-- TASK GOAL --
Exactly the lines starting at the line containing "thuộc thương hiệu Vinut Trust là sự kết" and ending at the line containing "với cấu trúc" are to be written out from the listing below, both included.

-- DATA UNDER STUDY --
---+---

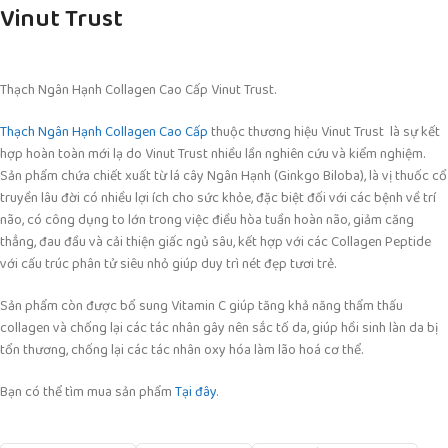
Vinut Trust
Thạch Ngân Hạnh Collagen Cao Cấp Vinut Trust.
Thạch Ngân Hạnh Collagen Cao Cấp
thuộc thương hiệu Vinut Trust là sự kết
hợp hoàn toàn mới lạ do Vinut Trust nhiều lần nghiên cứu và kiểm nghiệm.
Sản phẩm chứa chiết xuất từ lá cây Ngân Hạnh (Ginkgo Biloba), là vị thuốc cổ
truyền lâu đời có nhiều lợi ích cho sức khỏe, đặc biệt đối với các bệnh về trí
não, có công dụng to lớn trong việc điều hòa tuần hoàn não, giảm căng
thẳng, đau đầu và cải thiện giấc ngủ sâu, kết hợp với các Collagen Peptide
với cấu trúc phân tử siêu nhỏ giúp duy trì nét đẹp tươi trẻ.
Sản phẩm còn được bổ sung Vitamin C giúp tăng khả năng thẩm thấu
collagen và chống lại các tác nhân gây nên sắc tố da, giúp hồi sinh làn da bị
tổn thương, chống lại các tác nhân oxy hóa làm lão hoá cơ thể.
Bạn có thể tìm mua sản phẩm
Tại đây
.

---+---

-- OUTPUT FOR THIS EXERCISE --
thuộc thương hiệu Vinut Trust là sự kết
hợp hoàn toàn mới lạ do Vinut Trust nhiều lần nghiên cứu và kiểm nghiệm.
Sản phẩm chứa chiết xuất từ lá cây Ngân Hạnh (Ginkgo Biloba), là vị thuốc cổ
truyền lâu đời có nhiều lợi ích cho sức khỏe, đặc biệt đối với các bệnh về trí
não, có công dụng to lớn trong việc điều hòa tuần hoàn não, giảm căng
thẳng, đau đầu và cải thiện giấc ngủ sâu, kết hợp với các Collagen Peptide
với cấu trúc phân tử siêu nhỏ giúp duy trì nét đẹp tươi trẻ.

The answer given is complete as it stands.